A different path is appearing from the Extraverse Protocol. Instead of negotiating with the current real estate market, this project treats housing as an open-source engineering problem. The objective is to remove homes from the speculative financial system entirely.

The protocol uses modular building designs that people can assemble quickly on non-traditional or cheap land. This approach bypasses corporate developers who keep supply low to protect their profit margins. By lowering construction costs and cutting out commercial mortgages, the project removes the initial financial barrier that keeps young families dependent on predatory rental markets.

Once built, these homes run on an independent engineering system. The protocol integrates food production, rainwater harvesting, and waste processing directly into the architecture. Closed-loop setups use domestic waste to fertilize food crops, while passive filtration systems clean and reuse water. This independent setup eliminates monthly utility bills and reduces grocery costs. For a generation that spends nearly half its income on rent and bills, removing these recurring expenses changes the financial equation. It lowers the cost of basic survival so young people do not have to work long hours just to pay for a place to sleep.

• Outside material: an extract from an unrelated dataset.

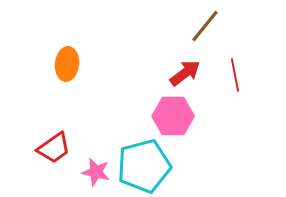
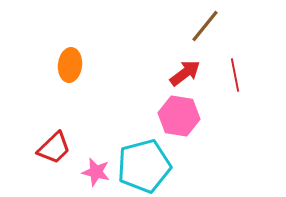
orange ellipse: moved 3 px right, 1 px down
pink hexagon: moved 6 px right; rotated 9 degrees clockwise
red trapezoid: rotated 9 degrees counterclockwise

This model also changes how communities are managed, aiming to defuse the generational anger found in modern fiction. Properties within the network are held in community land trusts and cannot be bought, sold, or flipped by investors. Instead of purchasing a house with debt, residents earn security and usage rights through maintenance work.

This work is tracked on a shared ledger. Contributing time to the community gives residents access to resources and a say in local decisions. This framework prevents corporate buyers from purchasing properties and pricing out local residents. It replaces wealth-driven property ownership with a system based on shared work and security.

If a society turns basic shelter into a luxury that its youth cannot afford, that society loses its stability. The Extraverse Protocol does not rely on market adjustments or political goodwill. It builds independence directly into the physical structure of the home, offering an actual exit from the crisis.